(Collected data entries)
• • •
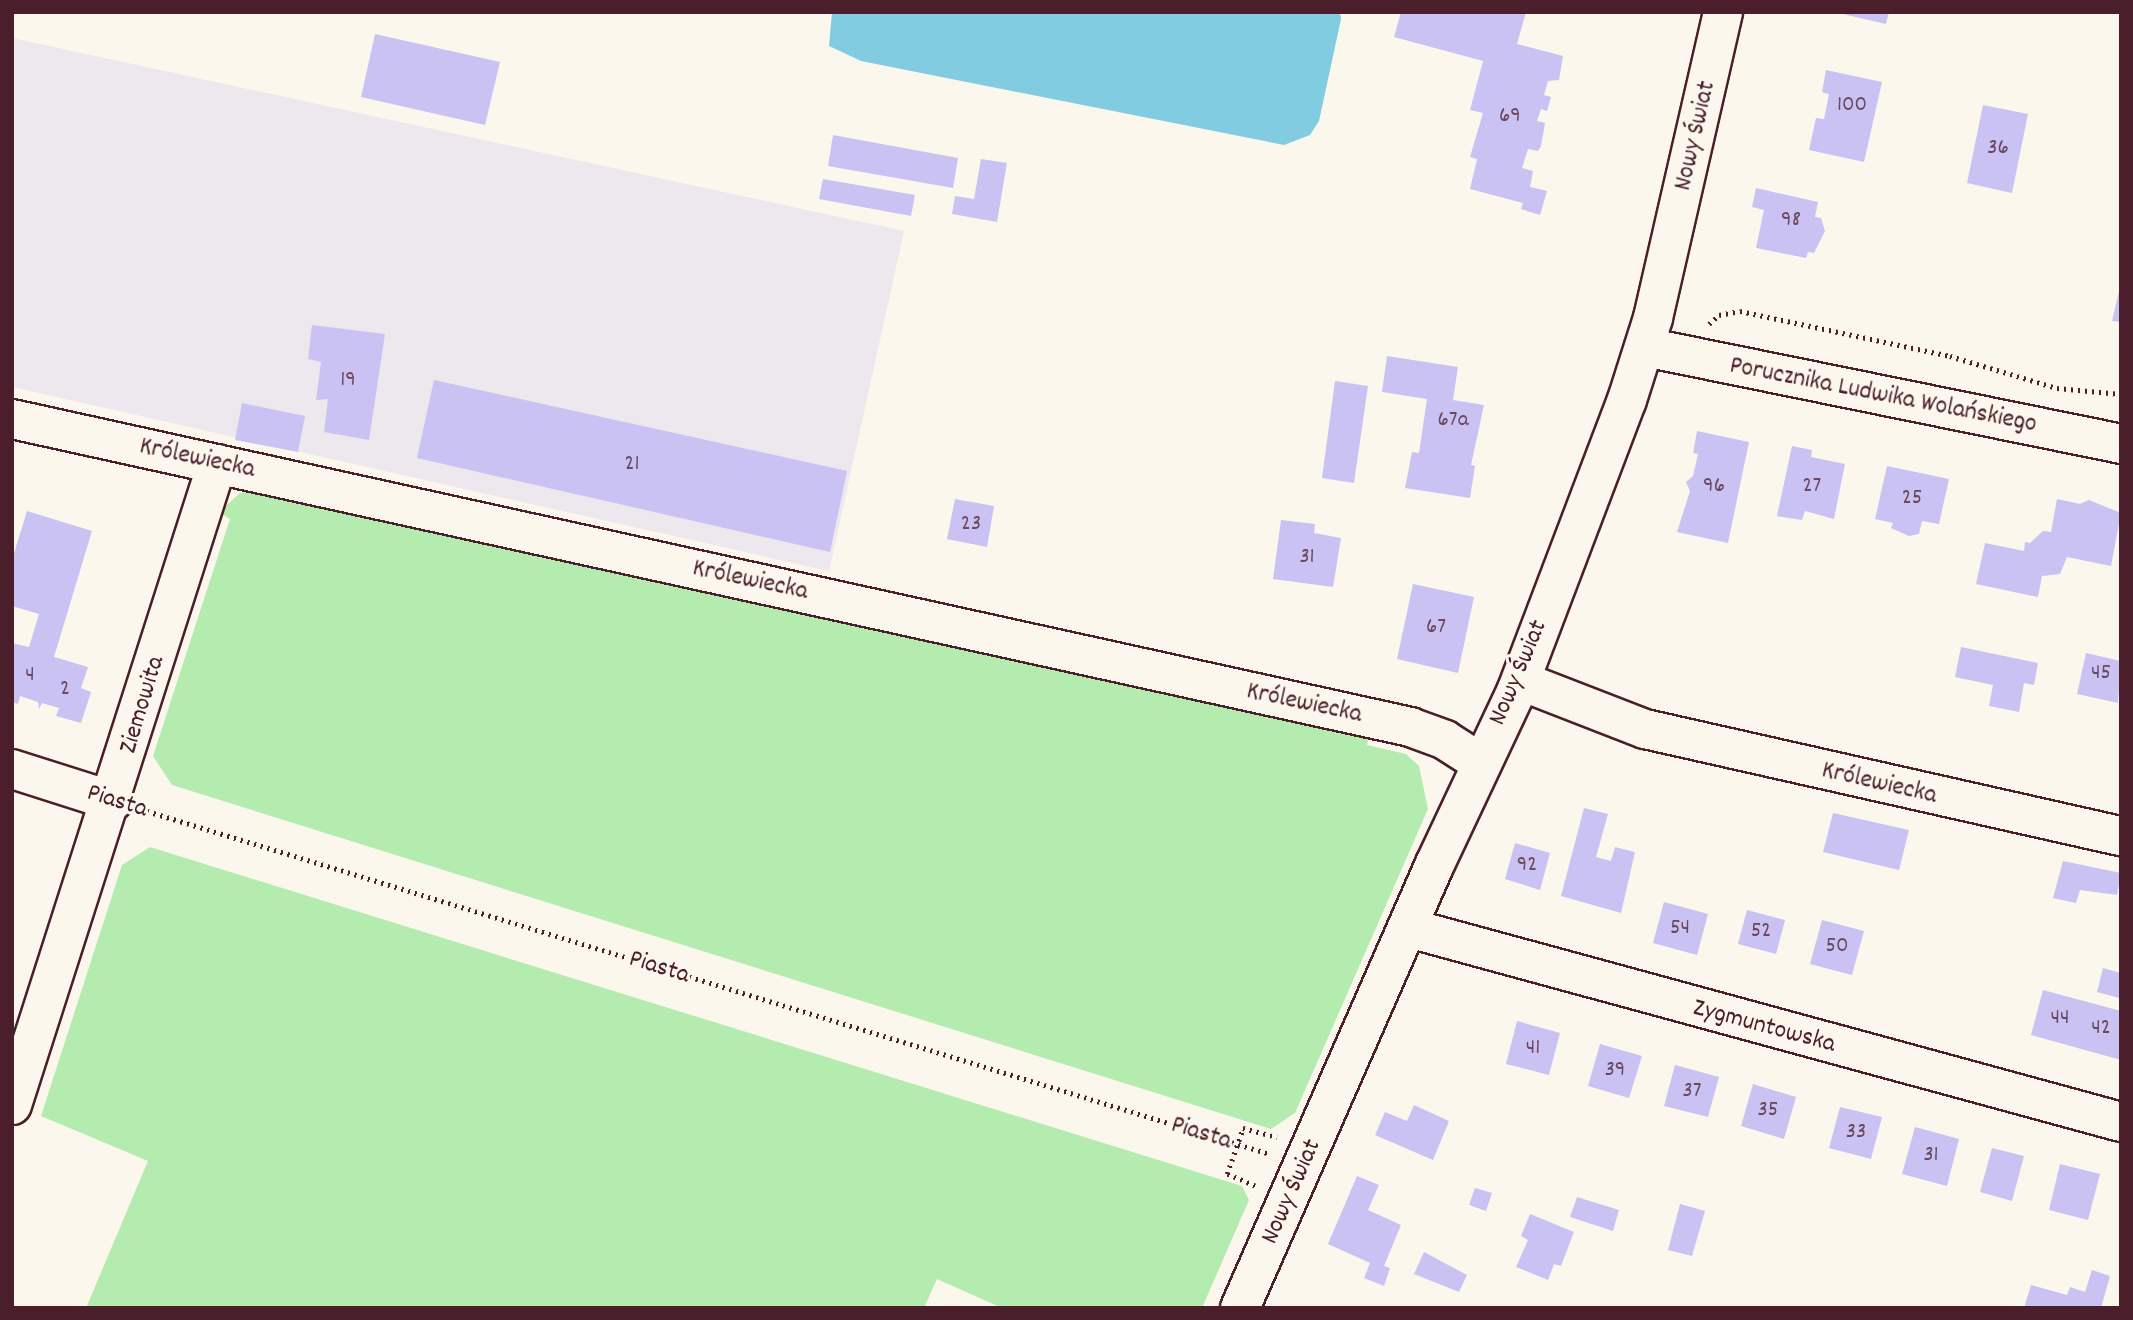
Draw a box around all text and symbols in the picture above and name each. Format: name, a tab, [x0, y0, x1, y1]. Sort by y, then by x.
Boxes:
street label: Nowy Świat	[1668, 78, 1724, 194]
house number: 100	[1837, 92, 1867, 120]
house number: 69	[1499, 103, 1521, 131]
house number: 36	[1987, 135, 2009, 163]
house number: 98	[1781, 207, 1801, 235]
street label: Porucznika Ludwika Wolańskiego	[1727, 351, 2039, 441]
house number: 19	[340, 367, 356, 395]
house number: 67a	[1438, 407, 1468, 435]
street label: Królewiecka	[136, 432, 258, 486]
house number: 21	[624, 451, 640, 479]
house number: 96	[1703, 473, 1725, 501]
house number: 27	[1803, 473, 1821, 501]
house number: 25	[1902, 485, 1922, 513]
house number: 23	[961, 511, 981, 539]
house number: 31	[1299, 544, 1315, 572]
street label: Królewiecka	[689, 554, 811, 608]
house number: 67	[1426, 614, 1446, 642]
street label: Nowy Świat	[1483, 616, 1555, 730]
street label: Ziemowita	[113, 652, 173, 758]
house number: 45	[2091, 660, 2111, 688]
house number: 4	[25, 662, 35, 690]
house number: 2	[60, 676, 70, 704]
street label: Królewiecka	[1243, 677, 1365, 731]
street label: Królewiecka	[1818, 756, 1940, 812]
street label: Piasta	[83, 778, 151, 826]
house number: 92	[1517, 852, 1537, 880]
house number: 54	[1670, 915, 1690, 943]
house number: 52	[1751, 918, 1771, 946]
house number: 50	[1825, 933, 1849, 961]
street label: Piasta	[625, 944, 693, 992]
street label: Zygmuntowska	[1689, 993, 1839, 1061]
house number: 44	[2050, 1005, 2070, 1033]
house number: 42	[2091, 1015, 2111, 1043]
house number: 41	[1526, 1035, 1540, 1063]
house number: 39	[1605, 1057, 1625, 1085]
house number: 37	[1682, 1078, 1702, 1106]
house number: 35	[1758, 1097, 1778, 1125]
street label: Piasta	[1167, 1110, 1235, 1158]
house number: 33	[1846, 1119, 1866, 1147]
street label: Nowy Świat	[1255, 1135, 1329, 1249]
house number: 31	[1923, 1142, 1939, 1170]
• • •
EXERCISE INSTRUCTIONS: Once the pictures are set aside, give every line above again without alteration.

RESPONSE BELOW:
Draw a box around all text and symbols in the picture above and name each. Format: name, a tab, [x0, y0, x1, y1]. Sort by y, then by x.
Boxes:
street label: Nowy Świat	[1668, 78, 1724, 194]
house number: 100	[1837, 92, 1867, 120]
house number: 69	[1499, 103, 1521, 131]
house number: 36	[1987, 135, 2009, 163]
house number: 98	[1781, 207, 1801, 235]
street label: Porucznika Ludwika Wolańskiego	[1727, 351, 2039, 441]
house number: 19	[340, 367, 356, 395]
house number: 67a	[1438, 407, 1468, 435]
street label: Królewiecka	[136, 432, 258, 486]
house number: 21	[624, 451, 640, 479]
house number: 96	[1703, 473, 1725, 501]
house number: 27	[1803, 473, 1821, 501]
house number: 25	[1902, 485, 1922, 513]
house number: 23	[961, 511, 981, 539]
house number: 31	[1299, 544, 1315, 572]
street label: Królewiecka	[689, 554, 811, 608]
house number: 67	[1426, 614, 1446, 642]
street label: Nowy Świat	[1483, 616, 1555, 730]
street label: Ziemowita	[113, 652, 173, 758]
house number: 45	[2091, 660, 2111, 688]
house number: 4	[25, 662, 35, 690]
house number: 2	[60, 676, 70, 704]
street label: Królewiecka	[1243, 677, 1365, 731]
street label: Królewiecka	[1818, 756, 1940, 812]
street label: Piasta	[83, 778, 151, 826]
house number: 92	[1517, 852, 1537, 880]
house number: 54	[1670, 915, 1690, 943]
house number: 52	[1751, 918, 1771, 946]
house number: 50	[1825, 933, 1849, 961]
street label: Piasta	[625, 944, 693, 992]
street label: Zygmuntowska	[1689, 993, 1839, 1061]
house number: 44	[2050, 1005, 2070, 1033]
house number: 42	[2091, 1015, 2111, 1043]
house number: 41	[1526, 1035, 1540, 1063]
house number: 39	[1605, 1057, 1625, 1085]
house number: 37	[1682, 1078, 1702, 1106]
house number: 35	[1758, 1097, 1778, 1125]
street label: Piasta	[1167, 1110, 1235, 1158]
house number: 33	[1846, 1119, 1866, 1147]
street label: Nowy Świat	[1255, 1135, 1329, 1249]
house number: 31	[1923, 1142, 1939, 1170]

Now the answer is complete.